### How to complete this task
Images are to be excluded from the copy, and the records below reproduced word for word.
START Data supplied
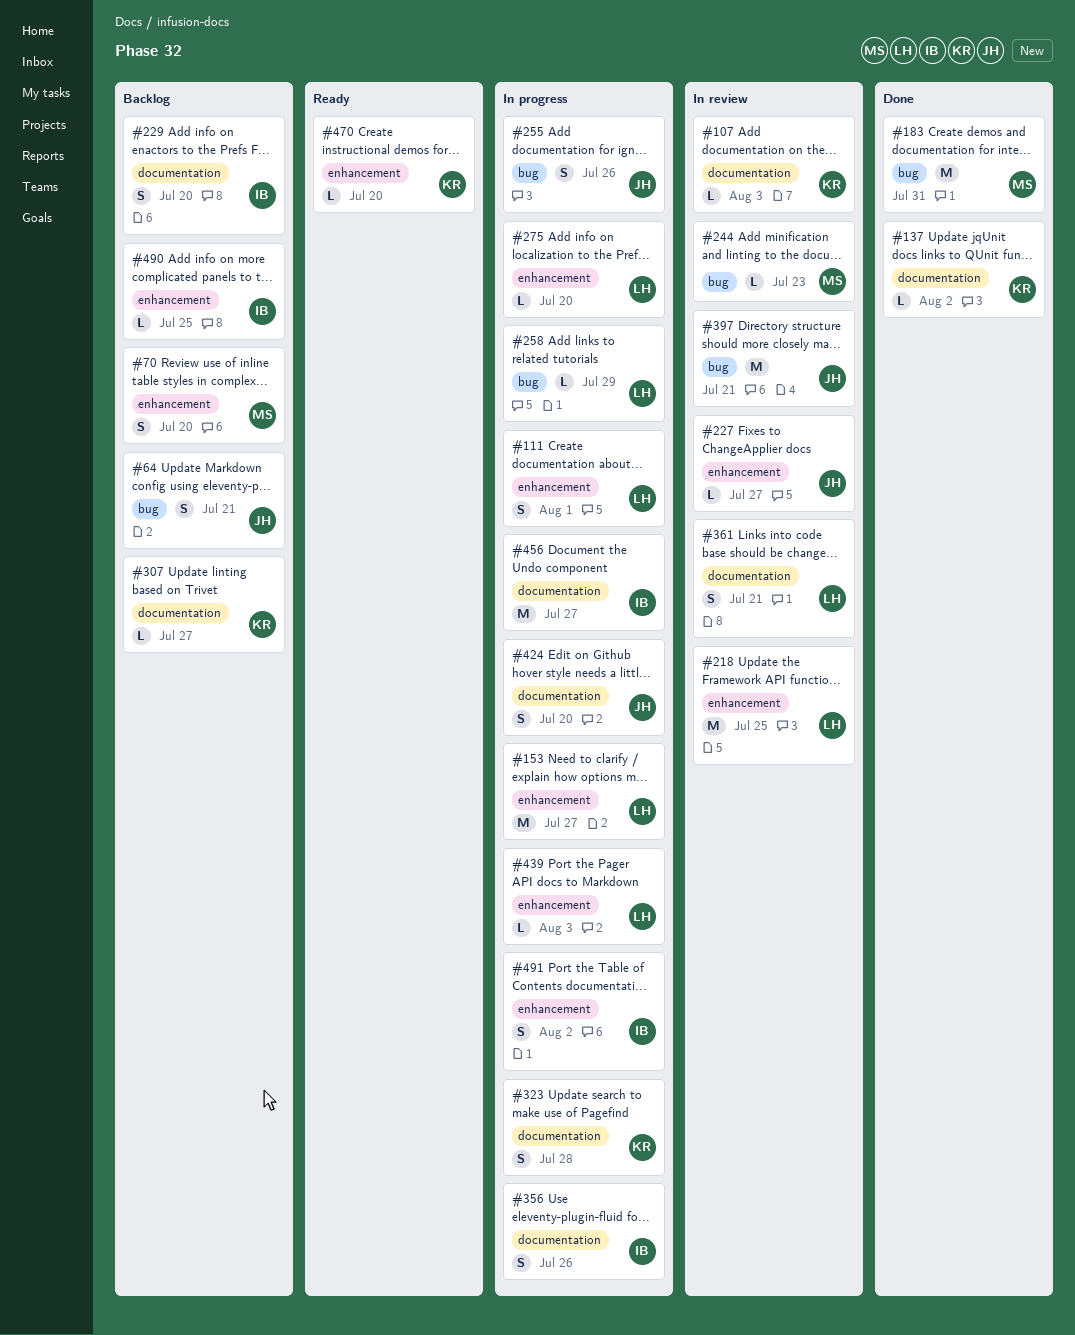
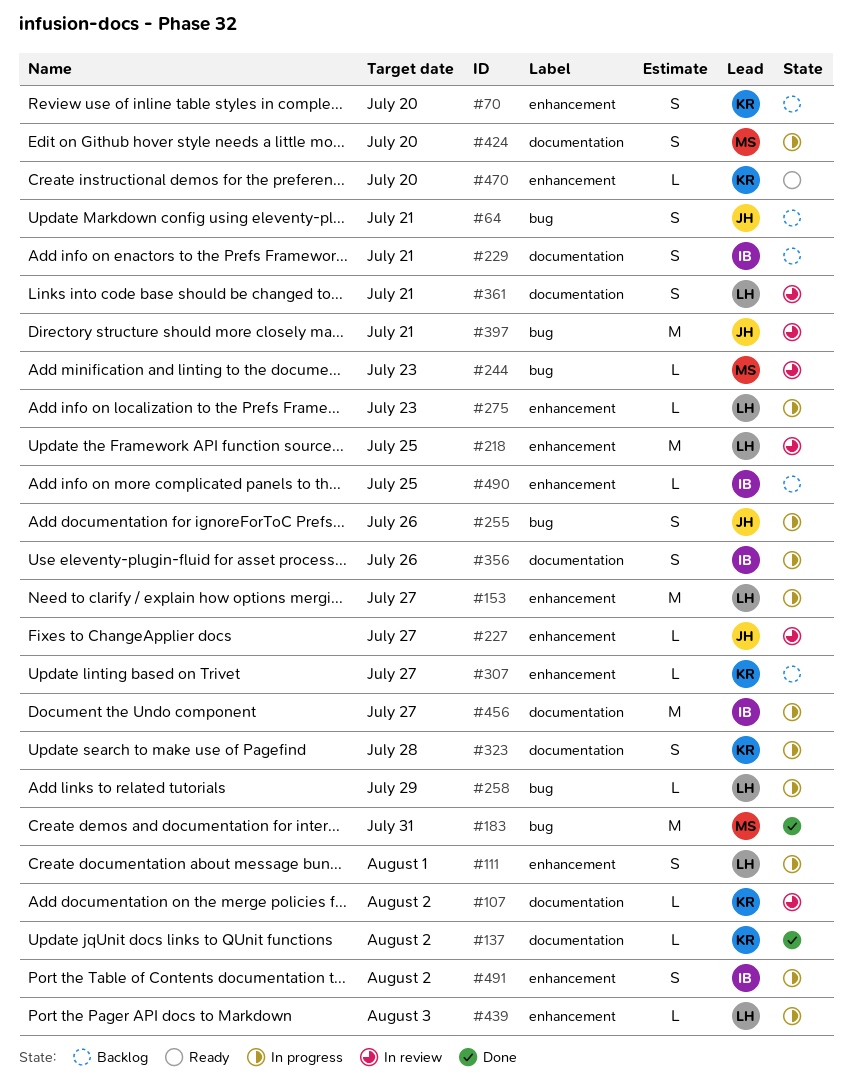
#70, owner: MS -> KR
#107, due: Aug 3 -> Aug 2
#229, due: Jul 20 -> Jul 21
#275, due: Jul 20 -> Jul 23
#307, label: documentation -> enhancement
#424, owner: JH -> MS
END Data supplied
### Solution to the problem
#70, owner: MS -> KR
#107, due: Aug 3 -> Aug 2
#229, due: Jul 20 -> Jul 21
#275, due: Jul 20 -> Jul 23
#307, label: documentation -> enhancement
#424, owner: JH -> MS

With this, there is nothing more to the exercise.